### AIM OF THE EXERCISE
Below is a listing. Write out exactly its lines between the one holding "M615 140C628 142" and the one holding "M549 271 545", inclusive.

### TASK MATERIAL
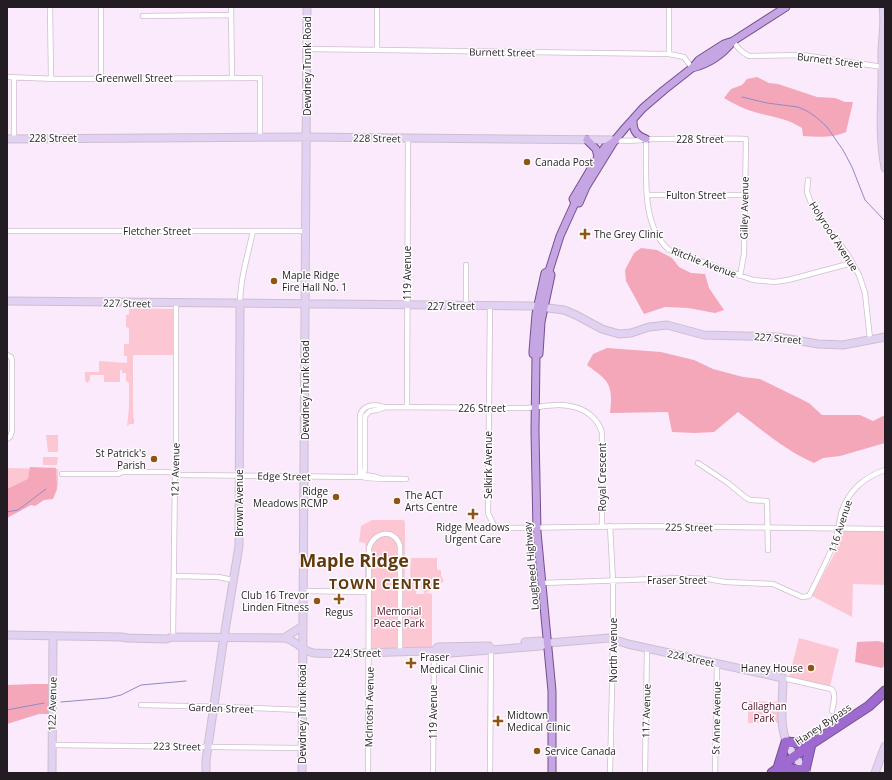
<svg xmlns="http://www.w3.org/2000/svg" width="892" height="780" font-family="'Open Sans',sans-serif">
	<rect width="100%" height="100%" fill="#fbeafb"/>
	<!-- green -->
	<path fill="#fcc7d3" d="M129 308 174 309V368L173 355H133V418H134V424H129V425L127 426 129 407V383L126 381V373H122V370H120V382H104V375H90V380L87 383 85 380V372H99V361L127 363V356H124V344H129V328L126 327V315H129Z
		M46 435H58V452H48Z
		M43 457H58L57 465H43Z
		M7 468 58 469V486L43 487 7 505Z
		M372 520H404L405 523V578H412L414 580 413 589 416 590V594H425L421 588V579H414L410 577 411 558H437V570H441V576L444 581 426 593 432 594V647L405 648 402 645H398L395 649 373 650 372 648 370 590 365 589V566L367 558 365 543 359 542 361 526Z
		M844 531H885V585L853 584 852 617 812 596 837 549 841 535Z
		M799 638 839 649 830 686 789 677Z
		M748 701 778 702V709L780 712 779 723H748Z"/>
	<!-- forest -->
	<path fill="#f4a7b9" d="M757 77 769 83 778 84 817 97 835 98 845 102H853L846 132C833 138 818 137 803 136L802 128C788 119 774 117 758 113 746 110 734 104 724 98L731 89 742 85 747 79Z
		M641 248 657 250 672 258 679 267 691 273 705 274 709 288 724 310 715 313 688 308 665 307 644 314 626 281 625 270 634 253Z
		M607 348 661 352 694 360 713 369 743 377 760 379 809 403 822 415H860L873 421 885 415V443L840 456 823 458 814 463C785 450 763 431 738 412L714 432 695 433 672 432 668 412 610 413C613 384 610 382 587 365L593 354Z
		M30 467 56 468 57 489 53 499 44 500 35 506 31 505 7 518V489L28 479Z
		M878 641 885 643V665L882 668 855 662 857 642Z
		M34 684H53L52 714H39L7 724V685Z"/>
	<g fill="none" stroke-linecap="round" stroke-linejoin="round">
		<!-- stream -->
		<path stroke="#8f8ac9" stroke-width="1" d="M742 97 767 103 798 107 807 111 816 117 827 127 843 150 852 167 865 200 885 221
			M7 512 18 510 46 489
			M61 702 108 698 121 695 141 685 186 681
			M7 710 44 703"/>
		<defs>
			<path id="street" d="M50 7 51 78
				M101 7V79
				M231 7 232 78
				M669 7V54
				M143 16 231 15
				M733 41C738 48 741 52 749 56L802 55 883 67
				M307 49 669 54 684 57 692 68
				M377 50V7
				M7 77 57 79 260 78V137
				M14 139V78
				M646 139C647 175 640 224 669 250L753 280 774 282 788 280 852 263
				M615 140C628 142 640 140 653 139 684 139 715 138 746 139L744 254 740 276
				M808 180 807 192 813 208 848 255 859 275 865 293 870 339
				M647 195H744
				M7 231H306
				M240 304C240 279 248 255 253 231
				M466 306V265
				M490 306 488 513 494 526 510 528 647 526 885 529
				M7 355 11 357 12 361V431L10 437 7 439
				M407 407 408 139
				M698 463 728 483 745 497 750 500 767 501 768 550
				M62 474H118L122 472H168L181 475 355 477C365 476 370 474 379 478
				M360 477V415C364 404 375 404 384 407 430 407 476 408 522 408 540 408 557 402 574 407 587 410 599 420 602 433V527
				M363 477 365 468V416L370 411 377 410 383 408
				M363 477C368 480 398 478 406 479
				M610 526 613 581V645L610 773
				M174 576 218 577 233 580
				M542 583 684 578 708 579 725 582 773 584 802 597 809 596C818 578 827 561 834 543 838 533 839 524 841 514 847 492 864 477 885 470
				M304 591 369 592
				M173 637 175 474 176 469V303
				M783 678 831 689C837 694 833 704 832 711
				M141 705 228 707 302 710
				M52 745 302 748
				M368 773 369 548C374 531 395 528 400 546V652
				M433 773 434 651
				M490 773 491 647
				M645 773 647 648
				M715 773 717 663"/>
			<path id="secondary" d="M883 7C886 25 881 42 882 60 883 96 878 132 885 168
				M7 139 300 137 615 140
				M7 301 532 306 564 310 576 315 602 329 619 334 631 333 649 327 667 325 704 335 778 337 818 344 843 345 885 337
				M7 635 122 637 127 638 166 639 173 637 284 638C295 639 303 652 314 653 354 655 394 651 434 651L438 654 541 646 548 643 609 638 628 644 783 678C783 698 779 722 786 741 790 752 800 763 807 773
				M284 638 303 626
				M525 642 540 641 548 643
				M434 651 438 647 489 646
				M52 773 53 636
				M206 773V760L223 643 239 546 240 304
				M302 773 307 7
				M875 773 885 746"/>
			<path id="primary" d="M692 68C708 64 723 54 733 41
				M633 120C633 131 636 135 646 139
				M587 140 596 149 598 157
				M575 203H579L586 187 615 140 625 128 643 108 664 90 692 68 699 60 724 44 733 41 786 7
				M549 271 545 273 536 314 533 351V354L536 356 535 431 537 532 552 691V773
				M536 356 539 354 541 322 551 275 549 271 560 236 575 203 573 199 598 157 605 147 615 141"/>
			<path id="highway" d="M778 768 805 770 811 744
				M778 768 786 742 811 744
				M772 773 811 744 869 706 885 691"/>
		</defs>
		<!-- street casing -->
		<use href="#street" stroke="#cebece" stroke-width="6"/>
		<!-- secondary casing -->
		<use href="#secondary" stroke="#cebece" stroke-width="9"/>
		<!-- primary casing -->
		<use href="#primary" stroke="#744f93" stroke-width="9"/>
		<!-- highway casing -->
		<use href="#highway" stroke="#744f93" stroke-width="11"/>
		<!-- street -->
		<use href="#street" stroke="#fff" stroke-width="4.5"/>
		<!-- secondary -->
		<use href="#secondary" stroke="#e2d2f1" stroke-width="7"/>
		<!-- primary -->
		<use href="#primary" stroke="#c5a6e3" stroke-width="7"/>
		<!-- highway -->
		<use href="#highway" stroke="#9f6ad0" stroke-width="9"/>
	</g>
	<!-- markers -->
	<g fill="#905414" stroke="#fdfdfd" stroke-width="1.5">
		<circle cx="527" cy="162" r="4"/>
		<path d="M583 228h4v4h4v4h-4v4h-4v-4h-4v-4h4z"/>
		<circle cx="274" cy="281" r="4"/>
		<circle cx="154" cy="459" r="4"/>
		<circle cx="336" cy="497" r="4"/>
		<circle cx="397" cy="501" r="4"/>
		<path d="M471 508h4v4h4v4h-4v4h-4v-4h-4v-4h4z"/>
		<path d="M337 593h4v4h4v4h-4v4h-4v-4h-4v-4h4z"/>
		<circle cx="317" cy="601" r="4"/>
		<path d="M409 657h4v4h4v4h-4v4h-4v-4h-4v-4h4z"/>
		<circle cx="811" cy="668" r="4"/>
		<path d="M496 715h4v4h4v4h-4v4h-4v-4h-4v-4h4z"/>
		<circle cx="537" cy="751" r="4"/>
	</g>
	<g text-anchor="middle" stroke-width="3" stroke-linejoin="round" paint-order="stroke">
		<!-- street labels -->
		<g font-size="10" fill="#231d23" stroke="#fdfdfd">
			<text transform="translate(502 52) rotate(1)" y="4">Burnett Street</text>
			<text transform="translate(830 60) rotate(7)" y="4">Burnett Street</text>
			<text transform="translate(307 66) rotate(-90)" y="4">Dewdney Trunk Road</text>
			<text x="134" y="82">Greenwell Street</text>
			<text x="53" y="142">228 Street</text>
			<text transform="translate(377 138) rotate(1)" y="4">228 Street</text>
			<text x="700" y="143">228 Street</text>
			<text x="696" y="199">Fulton Street</text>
			<text transform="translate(744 208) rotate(-89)" y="4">Gilley Avenue</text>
			<text x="157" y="235">Fletcher Street</text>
			<text transform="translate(834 236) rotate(57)" y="4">Holyrood Avenue</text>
			<text transform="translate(704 262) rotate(21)" y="4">Ritchie Avenue</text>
			<text transform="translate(407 273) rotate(-90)" y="4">119 Avenue</text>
			<text transform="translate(127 303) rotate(1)" y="4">227 Street</text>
			<text x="451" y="310">227 Street</text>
			<text transform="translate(778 338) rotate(5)" y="4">227 Street</text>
			<text transform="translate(305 390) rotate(-90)" y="4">Dewdney Trunk Road</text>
			<text x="482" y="412">226 Street</text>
			<text transform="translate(488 465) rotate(-90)" y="4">Selkirk Avenue</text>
			<text transform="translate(175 470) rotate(-89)" y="4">121 Avenue</text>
			<text transform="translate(284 476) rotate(1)" y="4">Edge Street</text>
			<text transform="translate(602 477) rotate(-90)" y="4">Royal Crescent</text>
			<text transform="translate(239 503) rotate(-90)" y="4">Brown Avenue</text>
			<text transform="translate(840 526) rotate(-72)" y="4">116 Avenue</text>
			<text transform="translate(689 527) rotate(1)" y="4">225 Street</text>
			<text transform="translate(531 566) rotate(-95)" y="4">Lougheed Highway</text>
			<text x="677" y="584">Fraser Street</text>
			<text transform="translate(613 650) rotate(-90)" y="4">North Avenue</text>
			<text x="357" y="657">224 Street</text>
			<text transform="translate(691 658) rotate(12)" y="4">224 Street</text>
			<text transform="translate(52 704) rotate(-89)" y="4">122 Avenue</text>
			<text transform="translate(369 707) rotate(-89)" y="4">McIntosh Avenue</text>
			<text transform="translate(221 708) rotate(2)" y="4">Garden Street</text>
			<text transform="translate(646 711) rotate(-89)" y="4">117 Avenue</text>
			<text transform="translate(433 712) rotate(-90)" y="4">119 Avenue</text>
			<text transform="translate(302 714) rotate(-90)" y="4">Dewdney Trunk Road</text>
			<text transform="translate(716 718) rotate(-89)" y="4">St Anne Avenue</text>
			<text transform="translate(823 724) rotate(-34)" y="4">Haney Bypass</text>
			<text transform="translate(177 746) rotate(1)" y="4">223 Street</text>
		</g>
		<!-- poi labels -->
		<g font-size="10" fill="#231d23" stroke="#fdfdfd" text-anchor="start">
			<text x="535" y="166">Canada Post</text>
			<text x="594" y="238">The Grey Clinic</text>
			<text x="282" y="279">Maple Ridge<tspan x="282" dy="12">Fire Hall No. 1</tspan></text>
			<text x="146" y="457" text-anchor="end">St Patrick's<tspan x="146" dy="12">Parish</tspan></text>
			<text x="328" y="495" text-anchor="end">Ridge<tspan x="328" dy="12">Meadows RCMP</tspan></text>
			<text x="405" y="499">The ACT<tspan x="405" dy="12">Arts Centre</tspan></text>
			<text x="473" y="531" text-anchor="middle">Ridge Meadows<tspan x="473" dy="12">Urgent Care</tspan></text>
			<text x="309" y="599" text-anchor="end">Club 16 Trevor<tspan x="309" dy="12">Linden Fitness</tspan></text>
			<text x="339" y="616" text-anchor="middle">Regus</text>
			<text x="420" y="661">Fraser<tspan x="420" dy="12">Medical Clinic</tspan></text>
			<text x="803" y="672" text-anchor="end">Haney House</text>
			<text x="507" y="719">Midtown<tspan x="507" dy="12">Medical Clinic</tspan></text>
			<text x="545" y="755">Service Canada</text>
		</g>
		<!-- park labels -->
		<g font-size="10" fill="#4e0c25" stroke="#fdfdfd">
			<text x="399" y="615">Memorial<tspan x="399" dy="12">Peace Park</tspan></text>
			<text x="764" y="710">Callaghan<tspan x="764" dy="12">Park</tspan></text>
		</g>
		<!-- district labels -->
		<g font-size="14" font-weight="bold" letter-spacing="1" fill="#62390e" stroke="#fdfdfd">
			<text x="385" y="589">TOWN CENTRE</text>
		</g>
		<!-- town labels -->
		<g font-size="18" font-weight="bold" fill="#62390e" stroke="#fdfdfd">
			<text x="354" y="567">Maple Ridge</text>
		</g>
	</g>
	<!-- border -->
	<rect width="892" height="780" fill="none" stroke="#231d23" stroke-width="16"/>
</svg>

### RESULT
				M615 140C628 142 640 140 653 139 684 139 715 138 746 139L744 254 740 276
				M808 180 807 192 813 208 848 255 859 275 865 293 870 339
				M647 195H744
				M7 231H306
				M240 304C240 279 248 255 253 231
				M466 306V265
				M490 306 488 513 494 526 510 528 647 526 885 529
				M7 355 11 357 12 361V431L10 437 7 439
				M407 407 408 139
				M698 463 728 483 745 497 750 500 767 501 768 550
				M62 474H118L122 472H168L181 475 355 477C365 476 370 474 379 478
				M360 477V415C364 404 375 404 384 407 430 407 476 408 522 408 540 408 557 402 574 407 587 410 599 420 602 433V527
				M363 477 365 468V416L370 411 377 410 383 408
				M363 477C368 480 398 478 406 479
				M610 526 613 581V645L610 773
				M174 576 218 577 233 580
				M542 583 684 578 708 579 725 582 773 584 802 597 809 596C818 578 827 561 834 543 838 533 839 524 841 514 847 492 864 477 885 470
				M304 591 369 592
				M173 637 175 474 176 469V303
				M783 678 831 689C837 694 833 704 832 711
				M141 705 228 707 302 710
				M52 745 302 748
				M368 773 369 548C374 531 395 528 400 546V652
				M433 773 434 651
				M490 773 491 647
				M645 773 647 648
				M715 773 717 663"/>
			<path id="secondary" d="M883 7C886 25 881 42 882 60 883 96 878 132 885 168
				M7 139 300 137 615 140
				M7 301 532 306 564 310 576 315 602 329 619 334 631 333 649 327 667 325 704 335 778 337 818 344 843 345 885 337
				M7 635 122 637 127 638 166 639 173 637 284 638C295 639 303 652 314 653 354 655 394 651 434 651L438 654 541 646 548 643 609 638 628 644 783 678C783 698 779 722 786 741 790 752 800 763 807 773
				M284 638 303 626
				M525 642 540 641 548 643
				M434 651 438 647 489 646
				M52 773 53 636
				M206 773V760L223 643 239 546 240 304
				M302 773 307 7
				M875 773 885 746"/>
			<path id="primary" d="M692 68C708 64 723 54 733 41
				M633 120C633 131 636 135 646 139
				M587 140 596 149 598 157
				M575 203H579L586 187 615 140 625 128 643 108 664 90 692 68 699 60 724 44 733 41 786 7
				M549 271 545 273 536 314 533 351V354L536 356 535 431 537 532 552 691V773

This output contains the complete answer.